===== MATERIAL SUPPLIED =====
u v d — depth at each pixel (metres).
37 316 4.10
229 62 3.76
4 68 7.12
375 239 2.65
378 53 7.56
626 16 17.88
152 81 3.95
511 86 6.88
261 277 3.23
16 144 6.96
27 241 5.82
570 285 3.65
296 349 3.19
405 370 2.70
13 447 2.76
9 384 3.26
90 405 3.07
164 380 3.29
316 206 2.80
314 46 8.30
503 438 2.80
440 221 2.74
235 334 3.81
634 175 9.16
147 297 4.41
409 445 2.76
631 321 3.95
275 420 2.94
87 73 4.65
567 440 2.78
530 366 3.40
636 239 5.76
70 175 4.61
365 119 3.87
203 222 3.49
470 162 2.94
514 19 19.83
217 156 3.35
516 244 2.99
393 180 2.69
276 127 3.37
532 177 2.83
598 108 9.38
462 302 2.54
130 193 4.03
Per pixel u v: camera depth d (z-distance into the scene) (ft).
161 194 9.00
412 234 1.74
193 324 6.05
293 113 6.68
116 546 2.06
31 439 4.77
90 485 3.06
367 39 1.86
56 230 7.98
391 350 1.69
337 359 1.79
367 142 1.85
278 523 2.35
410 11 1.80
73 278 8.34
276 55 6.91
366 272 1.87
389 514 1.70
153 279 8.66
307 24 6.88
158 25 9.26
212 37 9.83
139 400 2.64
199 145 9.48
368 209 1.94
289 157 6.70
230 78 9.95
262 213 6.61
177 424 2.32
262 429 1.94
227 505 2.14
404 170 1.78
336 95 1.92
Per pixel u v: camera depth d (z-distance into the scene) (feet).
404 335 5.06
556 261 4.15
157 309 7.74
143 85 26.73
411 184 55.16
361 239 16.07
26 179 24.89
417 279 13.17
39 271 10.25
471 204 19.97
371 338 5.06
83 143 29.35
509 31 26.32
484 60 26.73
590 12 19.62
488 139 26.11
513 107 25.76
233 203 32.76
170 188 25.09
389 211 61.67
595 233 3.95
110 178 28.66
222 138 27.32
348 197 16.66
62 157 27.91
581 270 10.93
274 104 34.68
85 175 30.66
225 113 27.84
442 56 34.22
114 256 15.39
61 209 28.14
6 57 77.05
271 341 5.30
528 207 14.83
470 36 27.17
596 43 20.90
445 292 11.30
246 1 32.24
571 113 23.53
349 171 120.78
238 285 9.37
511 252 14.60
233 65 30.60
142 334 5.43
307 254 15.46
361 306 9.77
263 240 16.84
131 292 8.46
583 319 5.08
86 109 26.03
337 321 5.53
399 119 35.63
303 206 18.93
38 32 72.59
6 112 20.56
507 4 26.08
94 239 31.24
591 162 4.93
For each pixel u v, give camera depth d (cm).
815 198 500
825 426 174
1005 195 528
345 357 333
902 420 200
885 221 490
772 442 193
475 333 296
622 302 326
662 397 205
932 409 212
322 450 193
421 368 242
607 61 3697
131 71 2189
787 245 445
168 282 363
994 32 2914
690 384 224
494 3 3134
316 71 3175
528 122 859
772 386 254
=====
Beginning with the first line above, could you copy every line exactly, up to and including the one with "90 485 3.06"?

u v d — depth at each pixel (metres).
37 316 4.10
229 62 3.76
4 68 7.12
375 239 2.65
378 53 7.56
626 16 17.88
152 81 3.95
511 86 6.88
261 277 3.23
16 144 6.96
27 241 5.82
570 285 3.65
296 349 3.19
405 370 2.70
13 447 2.76
9 384 3.26
90 405 3.07
164 380 3.29
316 206 2.80
314 46 8.30
503 438 2.80
440 221 2.74
235 334 3.81
634 175 9.16
147 297 4.41
409 445 2.76
631 321 3.95
275 420 2.94
87 73 4.65
567 440 2.78
530 366 3.40
636 239 5.76
70 175 4.61
365 119 3.87
203 222 3.49
470 162 2.94
514 19 19.83
217 156 3.35
516 244 2.99
393 180 2.69
276 127 3.37
532 177 2.83
598 108 9.38
462 302 2.54
130 193 4.03
Per pixel u v: camera depth d (z-distance into the scene) (ft).
161 194 9.00
412 234 1.74
193 324 6.05
293 113 6.68
116 546 2.06
31 439 4.77
90 485 3.06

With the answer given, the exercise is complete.